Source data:

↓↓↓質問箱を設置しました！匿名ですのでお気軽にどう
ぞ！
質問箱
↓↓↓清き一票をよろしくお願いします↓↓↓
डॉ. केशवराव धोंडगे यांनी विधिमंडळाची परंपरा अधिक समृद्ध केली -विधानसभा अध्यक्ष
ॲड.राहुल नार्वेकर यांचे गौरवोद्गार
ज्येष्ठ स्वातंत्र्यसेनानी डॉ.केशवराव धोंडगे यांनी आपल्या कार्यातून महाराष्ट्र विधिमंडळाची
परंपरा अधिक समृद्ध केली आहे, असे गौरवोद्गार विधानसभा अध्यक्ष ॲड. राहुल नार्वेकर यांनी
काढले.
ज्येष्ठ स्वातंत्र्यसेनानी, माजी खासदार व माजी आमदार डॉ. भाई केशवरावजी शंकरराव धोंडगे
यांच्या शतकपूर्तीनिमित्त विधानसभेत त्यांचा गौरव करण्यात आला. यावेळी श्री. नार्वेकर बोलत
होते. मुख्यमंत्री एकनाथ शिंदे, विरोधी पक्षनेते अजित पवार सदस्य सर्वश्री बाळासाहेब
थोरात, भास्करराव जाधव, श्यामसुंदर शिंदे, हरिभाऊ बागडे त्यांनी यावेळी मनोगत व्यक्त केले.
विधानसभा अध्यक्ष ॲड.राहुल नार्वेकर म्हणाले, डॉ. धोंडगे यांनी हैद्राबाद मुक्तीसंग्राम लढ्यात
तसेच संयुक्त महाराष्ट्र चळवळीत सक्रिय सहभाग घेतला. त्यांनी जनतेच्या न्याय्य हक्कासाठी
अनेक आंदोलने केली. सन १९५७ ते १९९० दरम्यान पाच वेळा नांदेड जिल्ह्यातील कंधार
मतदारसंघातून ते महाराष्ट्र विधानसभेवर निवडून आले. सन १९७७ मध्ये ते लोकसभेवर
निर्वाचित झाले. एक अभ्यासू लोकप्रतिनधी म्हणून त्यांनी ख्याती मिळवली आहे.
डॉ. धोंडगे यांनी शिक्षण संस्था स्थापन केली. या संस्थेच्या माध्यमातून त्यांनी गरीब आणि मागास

* * *

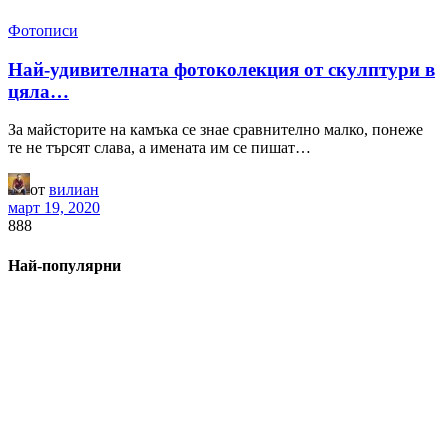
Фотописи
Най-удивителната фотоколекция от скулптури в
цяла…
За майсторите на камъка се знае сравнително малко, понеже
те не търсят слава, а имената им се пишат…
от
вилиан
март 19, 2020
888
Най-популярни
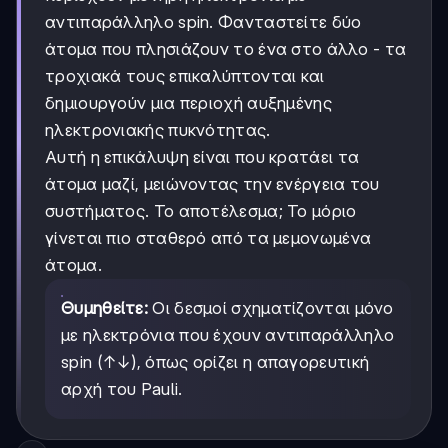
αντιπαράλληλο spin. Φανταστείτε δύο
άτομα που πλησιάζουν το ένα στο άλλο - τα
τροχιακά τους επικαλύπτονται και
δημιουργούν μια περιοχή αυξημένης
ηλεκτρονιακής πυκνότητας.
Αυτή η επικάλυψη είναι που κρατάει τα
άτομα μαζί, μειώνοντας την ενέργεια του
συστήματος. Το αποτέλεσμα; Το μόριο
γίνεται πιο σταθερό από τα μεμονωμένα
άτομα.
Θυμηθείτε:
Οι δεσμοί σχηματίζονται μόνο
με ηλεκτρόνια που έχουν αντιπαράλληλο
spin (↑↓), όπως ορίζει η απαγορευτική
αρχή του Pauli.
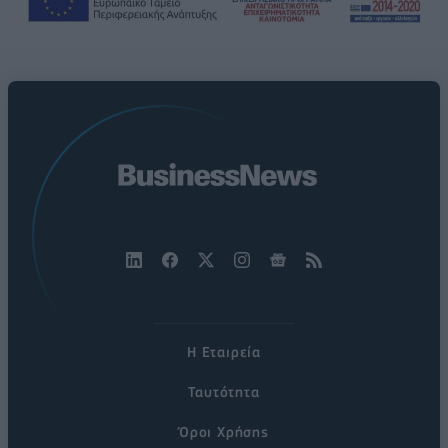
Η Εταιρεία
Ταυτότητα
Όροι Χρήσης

---

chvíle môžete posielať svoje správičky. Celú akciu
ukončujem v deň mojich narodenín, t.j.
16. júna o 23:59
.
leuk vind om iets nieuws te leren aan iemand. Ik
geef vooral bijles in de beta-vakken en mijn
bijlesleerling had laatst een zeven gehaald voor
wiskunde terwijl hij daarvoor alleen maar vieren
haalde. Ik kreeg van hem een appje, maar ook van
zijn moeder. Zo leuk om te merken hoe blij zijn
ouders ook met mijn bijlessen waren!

Work required: Substitute "σωματίδια" for "άτομα" in the material from the line with "αντιπαράλληλο spin. Φανταστείτε δύο" up to and including the line with "Όροι Χρήσης", leaving everything else as it is. Give back only those lines, and leave the pictures out.

Written answer:
αντιπαράλληλο spin. Φανταστείτε δύο
σωματίδια που πλησιάζουν το ένα στο άλλο - τα
τροχιακά τους επικαλύπτονται και
δημιουργούν μια περιοχή αυξημένης
ηλεκτρονιακής πυκνότητας.
Αυτή η επικάλυψη είναι που κρατάει τα
σωματίδια μαζί, μειώνοντας την ενέργεια του
συστήματος. Το αποτέλεσμα; Το μόριο
γίνεται πιο σταθερό από τα μεμονωμένα
σωματίδια.
Θυμηθείτε:
Οι δεσμοί σχηματίζονται μόνο
με ηλεκτρόνια που έχουν αντιπαράλληλο
spin (↑↓), όπως ορίζει η απαγορευτική
αρχή του Pauli.
Η Εταιρεία
Ταυτότητα
Όροι Χρήσης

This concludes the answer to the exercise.